The Mechanical Interaction Substitution Principle stipulates importance of using other higher-order concepts instead of the mechanical concept of operation.
Traditional definition of the principle:
Replace a mechanical system with an optical, acoustic or "smell” one.
Use electric, magnetic, and electromagnetic fields to interact with the object.
Change from static to movable fields, from fixed ones to those changing in time, from structureless fields to those having a certain structure.
Use fields in conjunction with ferromagnetic particles.
The concept of a system operation based on mechanical interaction of its components is widespread in engineering. Specifically, the clockwork remained the only possible drive for the clock hands for centuries. To improve the accuracy of this mechanism, inventors introduced newer and newer mechanisms, often quite sophisticated. The clockwork complexity became extreme, and the requirements for the accuracy of the clock rate increased. This contradiction was solved with the invention of the electronic clock where a simple electronic circuit took up the functions of the most complex clockwork. The crystal-controlled oscillator determines the clock rate, and the electronic circuit converts it into the movement of hands or into digits on the display.
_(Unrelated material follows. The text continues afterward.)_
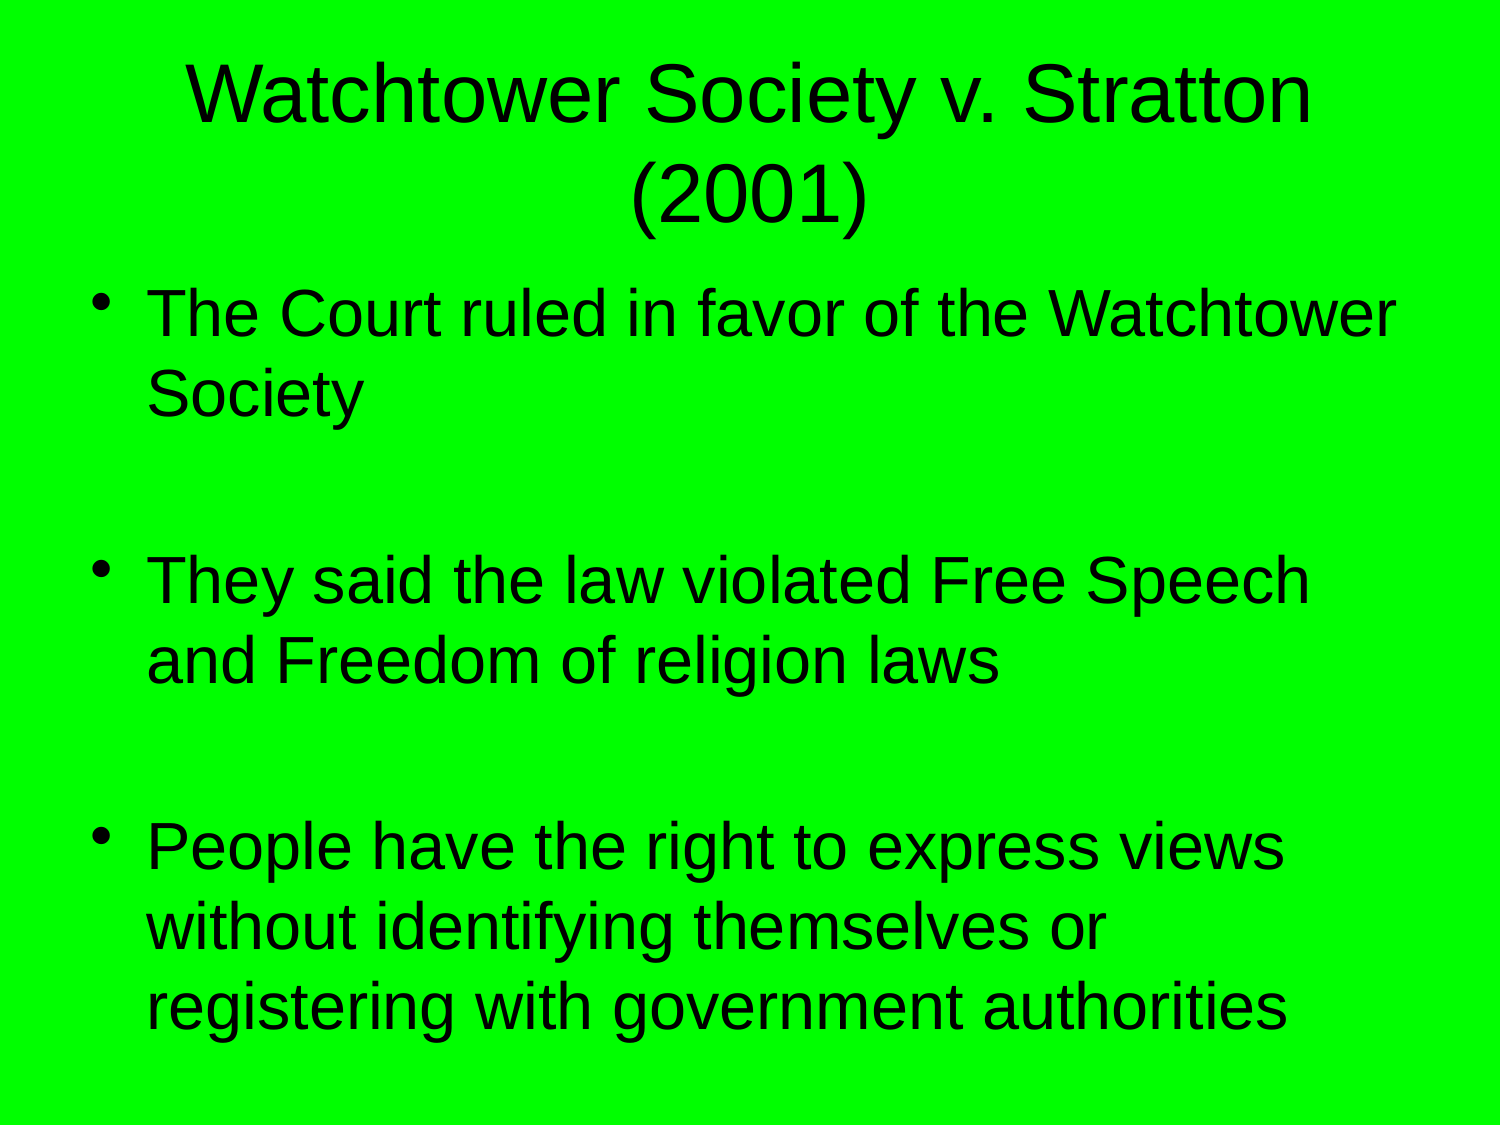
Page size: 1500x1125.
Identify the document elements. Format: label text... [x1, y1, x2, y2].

This technique should be considered broader, not only as a substitute for mechanical devices. It is possible to trace the following chain of the machine operation concepts: mechanical – hydraulic – pneumatic – field, and choose the most suitable one for the problem. It can happen that a system operates according to one mode only, e.g., the explosive formation of a pit contemplates the pneumatic mode of operation – a sharp increase in the pressure in the explosion area and generation of a destruction wave. However, operation of a system involves simultaneous use of different modes of operation. Thus, the actuating element of the pit-making machine, the excavator, uses the hydraulic drive and mechanical movement of the bucket.
The Mechanical Interaction Substitution Principle works well when the system is overcomplicated, and no methods to improve it are available while preserving the original mode of operation.
Example. Electric vehicle
A vehicle with a combustion engine uses the mechanical method of generating energy and transmitting it to the wheels. It is possible to gain significant benefits changing from the mechanical schematic to the electrical circuit. The electric vehicle is simpler, easier to drive, and it does not pollute the environment.
Example. TV set
The first TV sets used the so-called spiral disk for image dissection. A disk with holes rotated, the image was created by aligning the position of the holes and the flashing rate of the lamp. The mechanical dissection was inconvenient, thus the rotating disk was replaced with an electronic beam.
Example. Motorcycle stabilizer
Bosch developed a technology which will prevent the motorcycle from falling if the road adherence of the wheels is lost. Instead of additional wheels to level the bike, the idea is to use miniature "jet engines." If the motorcycle starts to lose road adherence, the system will blow a jet of compressed air through the nozzle thus returning the wheel to the desired trajectory.
Example. Laser range finder
A device for measuring distances with a laser beam is widely used in engineering surveying, in land survey, in construction etc. The laser range finder includes a pulse laser and a radiation detector. It is possible to calculate the distance between the laser and the reflecting object by measuring the time during which the beam travels to the object and back.